EXERCISE DESCRIPTION |
Reproduce the data below verbatim, starting at the line containing "way **10:30** is written." and ending at the line containing "The clock reads **6:41**", with both of those lines included.

DATA LINES |
################

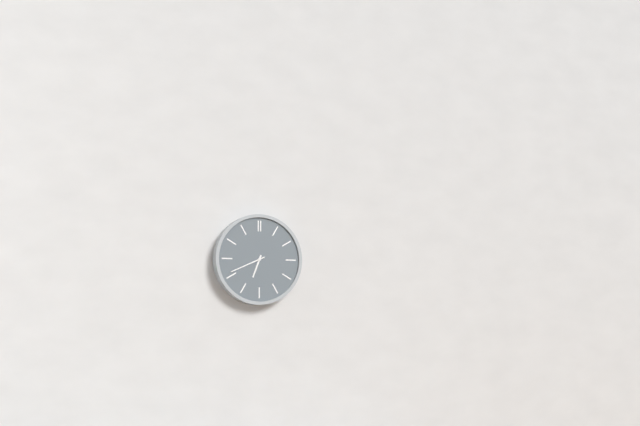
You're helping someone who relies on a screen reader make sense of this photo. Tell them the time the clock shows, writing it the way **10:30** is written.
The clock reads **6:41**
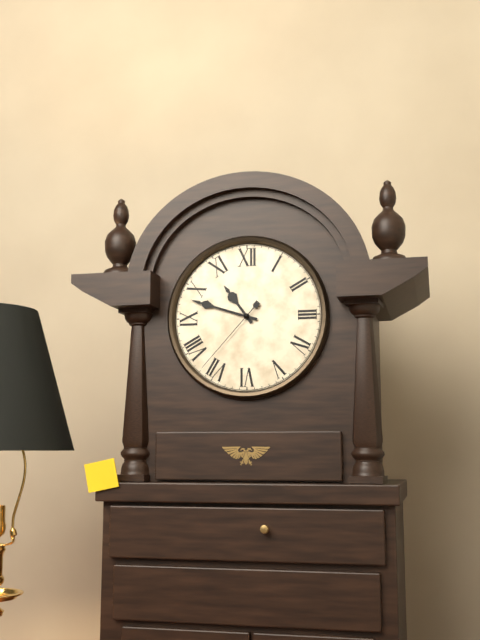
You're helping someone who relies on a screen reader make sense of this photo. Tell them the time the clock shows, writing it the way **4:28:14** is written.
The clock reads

################

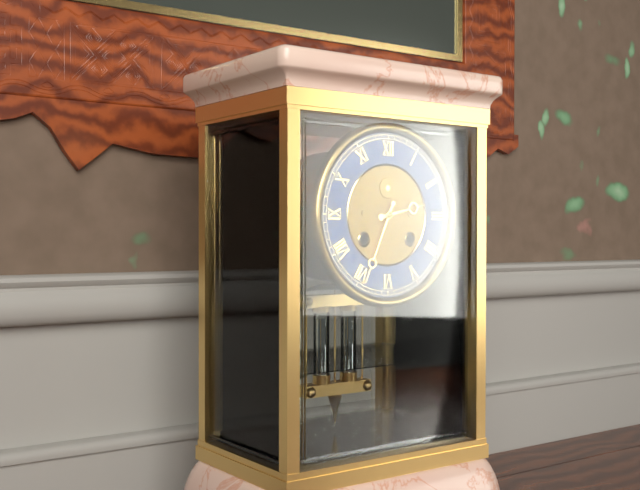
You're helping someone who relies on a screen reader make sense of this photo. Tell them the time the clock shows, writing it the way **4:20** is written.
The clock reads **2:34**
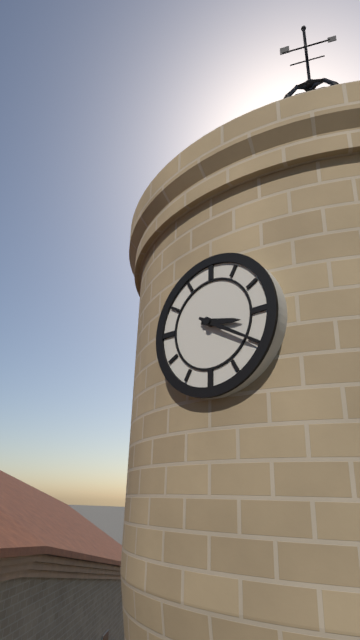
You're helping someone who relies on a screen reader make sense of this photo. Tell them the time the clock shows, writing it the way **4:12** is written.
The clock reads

################

RESULT OF THIS EXERCISE |
You're helping someone who relies on a screen reader make sense of this photo. Tell them the time the clock shows, writing it the way **10:30** is written.
The clock reads **6:41**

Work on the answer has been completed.